* [DATASET EXTRACT]:

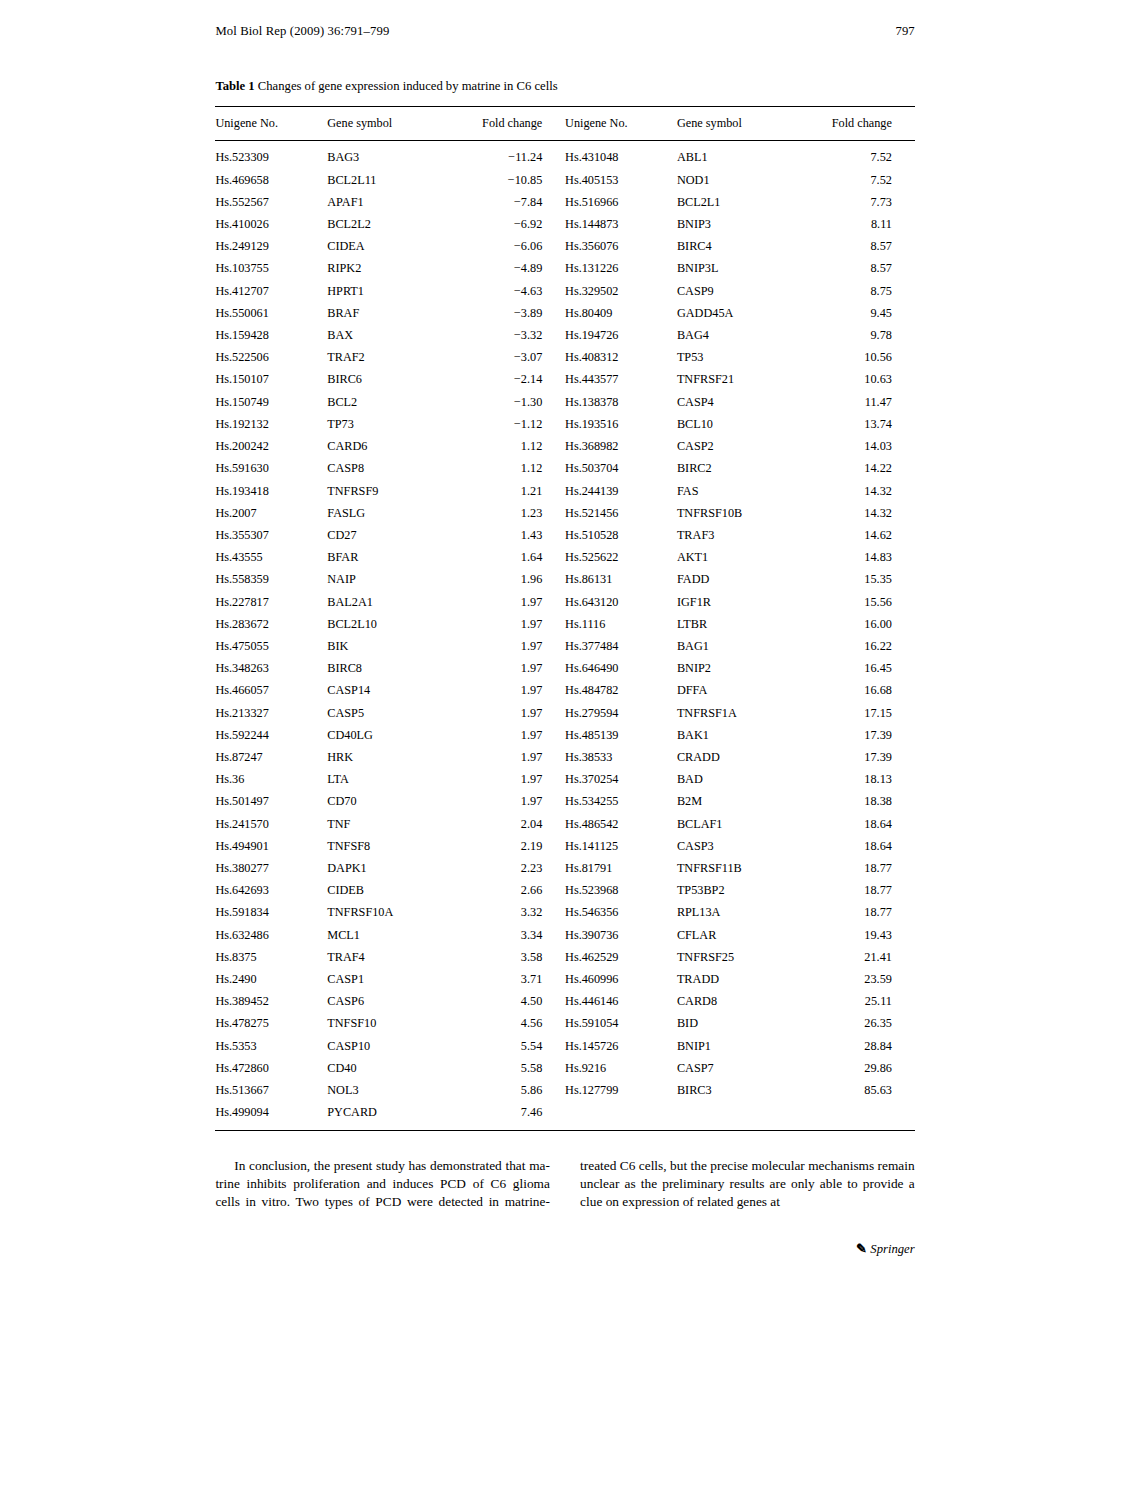Mol Biol Rep (2009) 36:791–799 797
Table 1 Changes of gene expression induced by matrine in C6 cells
| Unigene No. | Gene symbol | Fold change | | Unigene No. | Gene symbol | Fold change |
| --- | --- | --- | --- | --- | --- | --- |
| Hs.523309 | BAG3 | −11.24 | | Hs.431048 | ABL1 | 7.52 |
| Hs.469658 | BCL2L11 | −10.85 | | Hs.405153 | NOD1 | 7.52 |
| Hs.552567 | APAF1 | −7.84 | | Hs.516966 | BCL2L1 | 7.73 |
| Hs.410026 | BCL2L2 | −6.92 | | Hs.144873 | BNIP3 | 8.11 |
| Hs.249129 | CIDEA | −6.06 | | Hs.356076 | BIRC4 | 8.57 |
| Hs.103755 | RIPK2 | −4.89 | | Hs.131226 | BNIP3L | 8.57 |
| Hs.412707 | HPRT1 | −4.63 | | Hs.329502 | CASP9 | 8.75 |
| Hs.550061 | BRAF | −3.89 | | Hs.80409 | GADD45A | 9.45 |
| Hs.159428 | BAX | −3.32 | | Hs.194726 | BAG4 | 9.78 |
| Hs.522506 | TRAF2 | −3.07 | | Hs.408312 | TP53 | 10.56 |
| Hs.150107 | BIRC6 | −2.14 | | Hs.443577 | TNFRSF21 | 10.63 |
| Hs.150749 | BCL2 | −1.30 | | Hs.138378 | CASP4 | 11.47 |
| Hs.192132 | TP73 | −1.12 | | Hs.193516 | BCL10 | 13.74 |
| Hs.200242 | CARD6 | 1.12 | | Hs.368982 | CASP2 | 14.03 |
| Hs.591630 | CASP8 | 1.12 | | Hs.503704 | BIRC2 | 14.22 |
| Hs.193418 | TNFRSF9 | 1.21 | | Hs.244139 | FAS | 14.32 |
| Hs.2007 | FASLG | 1.23 | | Hs.521456 | TNFRSF10B | 14.32 |
| Hs.355307 | CD27 | 1.43 | | Hs.510528 | TRAF3 | 14.62 |
| Hs.43555 | BFAR | 1.64 | | Hs.525622 | AKT1 | 14.83 |
| Hs.558359 | NAIP | 1.96 | | Hs.86131 | FADD | 15.35 |
| Hs.227817 | BAL2A1 | 1.97 | | Hs.643120 | IGF1R | 15.56 |
| Hs.283672 | BCL2L10 | 1.97 | | Hs.1116 | LTBR | 16.00 |
| Hs.475055 | BIK | 1.97 | | Hs.377484 | BAG1 | 16.22 |
| Hs.348263 | BIRC8 | 1.97 | | Hs.646490 | BNIP2 | 16.45 |
| Hs.466057 | CASP14 | 1.97 | | Hs.484782 | DFFA | 16.68 |
| Hs.213327 | CASP5 | 1.97 | | Hs.279594 | TNFRSF1A | 17.15 |
| Hs.592244 | CD40LG | 1.97 | | Hs.485139 | BAK1 | 17.39 |
| Hs.87247 | HRK | 1.97 | | Hs.38533 | CRADD | 17.39 |
| Hs.36 | LTA | 1.97 | | Hs.370254 | BAD | 18.13 |
| Hs.501497 | CD70 | 1.97 | | Hs.534255 | B2M | 18.38 |
| Hs.241570 | TNF | 2.04 | | Hs.486542 | BCLAF1 | 18.64 |
| Hs.494901 | TNFSF8 | 2.19 | | Hs.141125 | CASP3 | 18.64 |
| Hs.380277 | DAPK1 | 2.23 | | Hs.81791 | TNFRSF11B | 18.77 |
| Hs.642693 | CIDEB | 2.66 | | Hs.523968 | TP53BP2 | 18.77 |
| Hs.591834 | TNFRSF10A | 3.32 | | Hs.546356 | RPL13A | 18.77 |
| Hs.632486 | MCL1 | 3.34 | | Hs.390736 | CFLAR | 19.43 |
| Hs.8375 | TRAF4 | 3.58 | | Hs.462529 | TNFRSF25 | 21.41 |
| Hs.2490 | CASP1 | 3.71 | | Hs.460996 | TRADD | 23.59 |
| Hs.389452 | CASP6 | 4.50 | | Hs.446146 | CARD8 | 25.11 |
| Hs.478275 | TNFSF10 | 4.56 | | Hs.591054 | BID | 26.35 |
| Hs.5353 | CASP10 | 5.54 | | Hs.145726 | BNIP1 | 28.84 |
| Hs.472860 | CD40 | 5.58 | | Hs.9216 | CASP7 | 29.86 |
| Hs.513667 | NOL3 | 5.86 | | Hs.127799 | BIRC3 | 85.63 |
| Hs.499094 | PYCARD | 7.46 | | | | |
In conclusion, the present study has demonstrated that matrine inhibits proliferation and induces PCD of C6 glioma cells in vitro. Two types of PCD were detected in matrine-treated C6 cells, but the precise molecular mechanisms remain unclear as the preliminary results are only able to provide a clue on expression of related genes at
✎Springer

* [TASK STATEMENT]: Copy word for word every line from the start of the material through the line holding "BIRC4 | 8.57 |". The pictures are not part of the copy.

* [SOLUTION TO THE PROBLEM]:
Mol Biol Rep (2009) 36:791–799 797
Table 1 Changes of gene expression induced by matrine in C6 cells
| Unigene No. | Gene symbol | Fold change | | Unigene No. | Gene symbol | Fold change |
| --- | --- | --- | --- | --- | --- | --- |
| Hs.523309 | BAG3 | −11.24 | | Hs.431048 | ABL1 | 7.52 |
| Hs.469658 | BCL2L11 | −10.85 | | Hs.405153 | NOD1 | 7.52 |
| Hs.552567 | APAF1 | −7.84 | | Hs.516966 | BCL2L1 | 7.73 |
| Hs.410026 | BCL2L2 | −6.92 | | Hs.144873 | BNIP3 | 8.11 |
| Hs.249129 | CIDEA | −6.06 | | Hs.356076 | BIRC4 | 8.57 |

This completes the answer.